Pontuação maior ficou de fora
Outro exemplo mencionado é o da diretora da Alger Ribeiro, que teria alcançado 24 pontos, além de apresentar bons resultados educacionais, incluindo desempenho positivo no Ideb, mas acabou sendo substituída por um candidato com apenas 14 pontos e sem histórico de gestão.

As mensagens questionam qual teria sido o critério utilizado, já que, conforme os relatos, a lógica da classificação parece ter sido invertida, beneficiando candidatos com menor pontuação.
Questionamentos sobre critérios e transparência
Servidores denunciam que o processo seletivo perdeu seu sentido ao não respeitar a ordem de classificação, levantando dúvidas sobre a finalidade real da seleção. “A somatória passou a ser do menor para o maior?”, questiona um dos relatos.

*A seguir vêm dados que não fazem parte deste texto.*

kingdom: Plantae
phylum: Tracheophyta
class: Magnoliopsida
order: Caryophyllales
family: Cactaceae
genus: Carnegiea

Outro ponto sensível levantado é a ausência de divulgação detalhada das pontuações, o que, segundo os denunciantes, impede a fiscalização e abre margem para interferências políticas ou administrativas.
“Cadê as pontuações? Qual foi o critério que fez quem estava nas últimas posições ultrapassar os primeiros colocados?”, questiona outro trecho das mensagens.

Clamor por investigação
Há também o receio de que diretores nomeados sem transparência possam ficar vulneráveis a pressões políticas, comprometendo a autonomia da gestão escolar. Para os denunciantes, o episódio exige apuração rigorosa e imediata.
Os servidores defendem que o caso seja levado aos órgãos de controle, como o Ministério Público e o Tribunal de Contas, para que sejam esclarecidos os critérios adotados e garantido o respeito à meritocracia.
Até o momento, a Prefeitura de Vila Velha não se manifestou oficialmente sobre as denúncias. O espaço segue aberto para esclarecimentos.